Rhine has been described as credulous as he believed the horse "Lady Wonder" was telepathic but it was discovered the owner was using subtle signals to control the horse's behavior.

Historian Ruth Brandon has written that Rhine's research was not balanced or objective, instead "motivated by the most extreme ideology" of vitalism.

==Books==
- Rhine, J. B. (1934). Extra-Sensory Perception. Boston, MA, US: Bruce Humphries.
- Rhine, J. B. (1937). New Frontiers of the Mind. New York, NY, US.
- Rhine, J. B., Pratt, J. G., Stuart, C. E., Smith, B. M., Greenwood, J. A. (1940). Extra-Sensory Perception After Sixty Years. New York, NY, US: Henry Holt.

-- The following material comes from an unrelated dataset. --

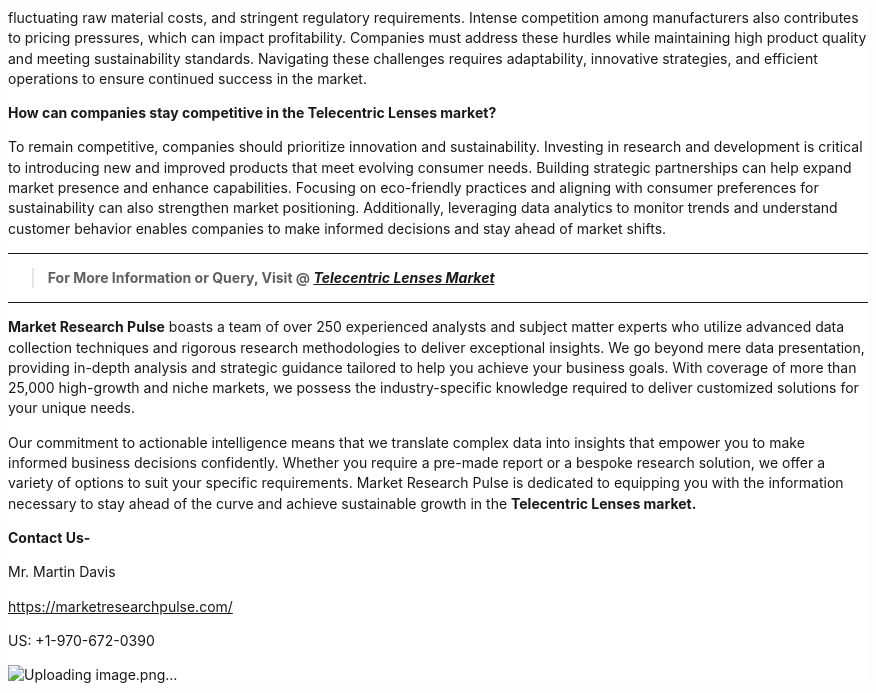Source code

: fluctuating raw material costs, and stringent regulatory requirements. Intense competition among manufacturers also contributes to pricing pressures, which can impact profitability. Companies must address these hurdles while maintaining high product quality and meeting sustainability standards. Navigating these challenges requires adaptability, innovative strategies, and efficient operations to ensure continued success in the market.</p><p><strong>How can companies stay competitive in the Telecentric Lenses market?</strong></p><p>To remain competitive, companies should prioritize innovation and sustainability. Investing in research and development is critical to introducing new and improved products that meet evolving consumer needs. Building strategic partnerships can help expand market presence and enhance capabilities. Focusing on eco-friendly practices and aligning with consumer preferences for sustainability can also strengthen market positioning. Additionally, leveraging data analytics to monitor trends and understand customer behavior enables companies to make informed decisions and stay ahead of market shifts.</p><hr /><blockquote><p><strong>For More Information or Query, Visit @&nbsp;<em><a href="https://marketresearchpulse.com/report/8892/telecentric-lenses-market?utm_source=Linkedin&utm_medium=029">Telecentric Lenses Market</a></em></strong></p></blockquote><hr /><p><strong>Market Research Pulse</strong> boasts a team of over 250 experienced analysts and subject matter experts who utilize advanced data collection techniques and rigorous research methodologies to deliver exceptional insights. We go beyond mere data presentation, providing in-depth analysis and strategic guidance tailored to help you achieve your business goals. With coverage of more than 25,000 high-growth and niche markets, we possess the industry-specific knowledge required to deliver customized solutions for your unique needs.</p><p>Our commitment to actionable intelligence means that we translate complex data into insights that empower you to make informed business decisions confidently. Whether you require a pre-made report or a bespoke research solution, we offer a variety of options to suit your specific requirements. Market Research Pulse is dedicated to equipping you with the information necessary to stay ahead of the curve and achieve sustainable growth in the <strong>Telecentric Lenses market.</strong></p><p><strong>Contact Us-</strong></p><p>Mr. Martin Davis</p><p>https://marketresearchpulse.com/</p><p>US: +1-970-672-0390</p>
![Uploading image.png…]()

- Rhine, J. B. (1947). The Reach of the Mind. New York, NY, US: William Sloane.
- Rhine, J. B. (1953). New World of the Mind. New York, NY, US: William Sloane.
- Rhine, J. B., & Pratt, J. G. (1957). Parapsychology: Frontier Science of the Mind. Springfield, IL, US Charles C. Thomas.
- Rhine, J. B., & Associates (Eds.). (1965). Parapsychology from Duke to FRNM. Durham, NC, US: Parapsychology Press.
- Rhine, J. B., & Brier, R. (Eds.). (1968). Parapsychology Today. New York, NY, US: Citadel.
- Rhine, J. B. (Ed.). (1971). Progress in Parapsychology. Durham, NC, US: Parapsychology Press.